Saved entries:
/---
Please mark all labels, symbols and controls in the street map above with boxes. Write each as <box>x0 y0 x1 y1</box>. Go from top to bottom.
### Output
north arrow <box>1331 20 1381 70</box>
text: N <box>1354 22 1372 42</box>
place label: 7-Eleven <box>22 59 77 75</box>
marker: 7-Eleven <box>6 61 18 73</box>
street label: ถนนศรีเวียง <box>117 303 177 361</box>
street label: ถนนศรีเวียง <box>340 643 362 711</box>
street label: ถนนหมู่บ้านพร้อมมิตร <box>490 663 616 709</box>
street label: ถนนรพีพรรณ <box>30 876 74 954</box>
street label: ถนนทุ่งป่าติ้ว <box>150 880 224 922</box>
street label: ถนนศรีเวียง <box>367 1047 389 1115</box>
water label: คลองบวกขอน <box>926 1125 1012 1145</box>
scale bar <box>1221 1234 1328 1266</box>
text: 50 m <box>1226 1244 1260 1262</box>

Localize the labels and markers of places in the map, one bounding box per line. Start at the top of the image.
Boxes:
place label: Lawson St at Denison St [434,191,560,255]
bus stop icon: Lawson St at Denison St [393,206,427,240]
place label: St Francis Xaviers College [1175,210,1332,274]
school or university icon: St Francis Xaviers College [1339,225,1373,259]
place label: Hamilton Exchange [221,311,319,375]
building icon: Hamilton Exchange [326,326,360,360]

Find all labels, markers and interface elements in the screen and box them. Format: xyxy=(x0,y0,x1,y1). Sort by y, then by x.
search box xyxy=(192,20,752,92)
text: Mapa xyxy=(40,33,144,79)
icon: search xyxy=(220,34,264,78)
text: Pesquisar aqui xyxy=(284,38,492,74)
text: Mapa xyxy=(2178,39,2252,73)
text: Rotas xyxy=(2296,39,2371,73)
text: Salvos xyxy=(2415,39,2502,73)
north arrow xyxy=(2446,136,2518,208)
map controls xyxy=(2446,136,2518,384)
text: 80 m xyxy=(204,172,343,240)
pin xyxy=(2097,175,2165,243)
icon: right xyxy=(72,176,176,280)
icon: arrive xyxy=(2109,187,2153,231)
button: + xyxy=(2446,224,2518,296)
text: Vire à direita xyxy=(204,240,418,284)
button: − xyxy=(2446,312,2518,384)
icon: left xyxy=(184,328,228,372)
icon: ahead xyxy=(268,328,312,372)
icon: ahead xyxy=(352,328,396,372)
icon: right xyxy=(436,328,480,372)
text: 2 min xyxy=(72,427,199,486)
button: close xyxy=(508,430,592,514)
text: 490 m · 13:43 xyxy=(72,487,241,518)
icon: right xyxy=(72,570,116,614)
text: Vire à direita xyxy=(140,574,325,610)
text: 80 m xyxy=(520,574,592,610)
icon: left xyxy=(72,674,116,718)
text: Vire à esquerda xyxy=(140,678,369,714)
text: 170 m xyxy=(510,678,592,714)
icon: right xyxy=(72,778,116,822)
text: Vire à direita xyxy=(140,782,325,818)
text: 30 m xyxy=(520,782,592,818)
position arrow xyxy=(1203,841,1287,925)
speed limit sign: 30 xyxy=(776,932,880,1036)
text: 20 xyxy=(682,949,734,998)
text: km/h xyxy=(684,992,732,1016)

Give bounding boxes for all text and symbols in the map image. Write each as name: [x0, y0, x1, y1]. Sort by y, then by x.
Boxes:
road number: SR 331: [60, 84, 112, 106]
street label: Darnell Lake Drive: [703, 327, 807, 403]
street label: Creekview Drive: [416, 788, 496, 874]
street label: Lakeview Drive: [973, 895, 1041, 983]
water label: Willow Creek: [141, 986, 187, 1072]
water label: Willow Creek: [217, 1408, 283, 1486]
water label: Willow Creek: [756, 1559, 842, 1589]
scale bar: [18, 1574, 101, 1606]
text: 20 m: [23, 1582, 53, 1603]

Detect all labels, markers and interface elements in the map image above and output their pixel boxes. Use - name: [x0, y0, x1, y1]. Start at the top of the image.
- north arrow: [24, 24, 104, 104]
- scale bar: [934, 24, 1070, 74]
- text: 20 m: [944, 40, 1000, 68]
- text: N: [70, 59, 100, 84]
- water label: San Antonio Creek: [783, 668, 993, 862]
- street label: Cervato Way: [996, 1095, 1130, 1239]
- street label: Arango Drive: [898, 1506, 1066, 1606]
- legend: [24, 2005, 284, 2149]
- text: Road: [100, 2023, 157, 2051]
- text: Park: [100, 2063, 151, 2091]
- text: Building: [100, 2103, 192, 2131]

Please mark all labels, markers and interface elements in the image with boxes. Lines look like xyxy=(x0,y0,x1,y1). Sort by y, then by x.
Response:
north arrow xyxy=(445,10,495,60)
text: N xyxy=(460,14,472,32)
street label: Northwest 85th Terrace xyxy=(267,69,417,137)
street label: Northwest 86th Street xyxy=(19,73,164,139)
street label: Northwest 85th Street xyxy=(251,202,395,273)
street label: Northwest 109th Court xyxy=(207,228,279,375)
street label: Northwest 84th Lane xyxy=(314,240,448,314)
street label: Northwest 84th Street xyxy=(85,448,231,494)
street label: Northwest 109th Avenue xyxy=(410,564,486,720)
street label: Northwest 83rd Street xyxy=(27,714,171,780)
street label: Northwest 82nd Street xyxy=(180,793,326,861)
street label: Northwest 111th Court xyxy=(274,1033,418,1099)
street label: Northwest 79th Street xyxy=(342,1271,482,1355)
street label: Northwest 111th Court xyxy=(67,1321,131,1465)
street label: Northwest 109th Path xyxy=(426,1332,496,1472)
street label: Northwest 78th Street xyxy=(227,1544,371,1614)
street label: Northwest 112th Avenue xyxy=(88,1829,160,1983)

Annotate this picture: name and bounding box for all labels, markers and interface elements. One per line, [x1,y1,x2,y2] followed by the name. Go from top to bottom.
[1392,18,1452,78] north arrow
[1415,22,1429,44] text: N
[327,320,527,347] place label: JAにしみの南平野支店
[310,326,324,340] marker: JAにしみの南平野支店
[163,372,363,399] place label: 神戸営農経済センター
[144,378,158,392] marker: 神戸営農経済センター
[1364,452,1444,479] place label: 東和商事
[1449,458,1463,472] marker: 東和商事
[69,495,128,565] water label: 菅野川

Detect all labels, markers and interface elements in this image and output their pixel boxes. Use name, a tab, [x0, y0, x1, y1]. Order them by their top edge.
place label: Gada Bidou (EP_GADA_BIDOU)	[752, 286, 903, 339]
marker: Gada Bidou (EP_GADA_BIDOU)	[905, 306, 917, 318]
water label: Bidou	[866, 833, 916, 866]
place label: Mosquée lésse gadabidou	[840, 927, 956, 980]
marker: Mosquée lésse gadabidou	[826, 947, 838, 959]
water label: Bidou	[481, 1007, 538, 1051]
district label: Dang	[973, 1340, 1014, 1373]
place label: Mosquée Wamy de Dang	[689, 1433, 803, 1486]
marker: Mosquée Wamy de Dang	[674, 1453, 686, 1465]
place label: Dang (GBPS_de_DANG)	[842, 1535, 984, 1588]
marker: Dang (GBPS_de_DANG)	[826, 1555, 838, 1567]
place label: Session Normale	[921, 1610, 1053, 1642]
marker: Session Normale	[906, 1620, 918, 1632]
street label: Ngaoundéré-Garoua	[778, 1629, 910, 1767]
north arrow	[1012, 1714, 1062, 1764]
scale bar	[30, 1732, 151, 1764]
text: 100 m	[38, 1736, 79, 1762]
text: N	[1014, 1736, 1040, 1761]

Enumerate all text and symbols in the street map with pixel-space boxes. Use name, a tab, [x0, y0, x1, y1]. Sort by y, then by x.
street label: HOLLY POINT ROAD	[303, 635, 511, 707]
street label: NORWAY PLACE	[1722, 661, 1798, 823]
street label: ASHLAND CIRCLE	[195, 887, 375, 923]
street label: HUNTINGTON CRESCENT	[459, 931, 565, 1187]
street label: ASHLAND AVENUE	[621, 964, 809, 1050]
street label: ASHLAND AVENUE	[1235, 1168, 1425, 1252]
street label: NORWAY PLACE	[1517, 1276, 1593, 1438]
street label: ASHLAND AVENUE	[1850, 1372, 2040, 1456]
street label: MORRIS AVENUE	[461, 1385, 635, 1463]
\---
Using the entries above, return exactly the lines from the line with "Detect all labels, markers and interface elements in the" to the line with "Please mark all labels, markers", counting both of those lines.

Reply to the exercise >>
Detect all labels, markers and interface elements in the map image above and output their pixel boxes. Use - name: [x0, y0, x1, y1]. Start at the top of the image.
- north arrow: [24, 24, 104, 104]
- scale bar: [934, 24, 1070, 74]
- text: 20 m: [944, 40, 1000, 68]
- text: N: [70, 59, 100, 84]
- water label: San Antonio Creek: [783, 668, 993, 862]
- street label: Cervato Way: [996, 1095, 1130, 1239]
- street label: Arango Drive: [898, 1506, 1066, 1606]
- legend: [24, 2005, 284, 2149]
- text: Road: [100, 2023, 157, 2051]
- text: Park: [100, 2063, 151, 2091]
- text: Building: [100, 2103, 192, 2131]

Please mark all labels, markers and interface elements in the image with boxes. Lines look like xyxy=(x0,y0,x1,y1). Sort by y, then by x.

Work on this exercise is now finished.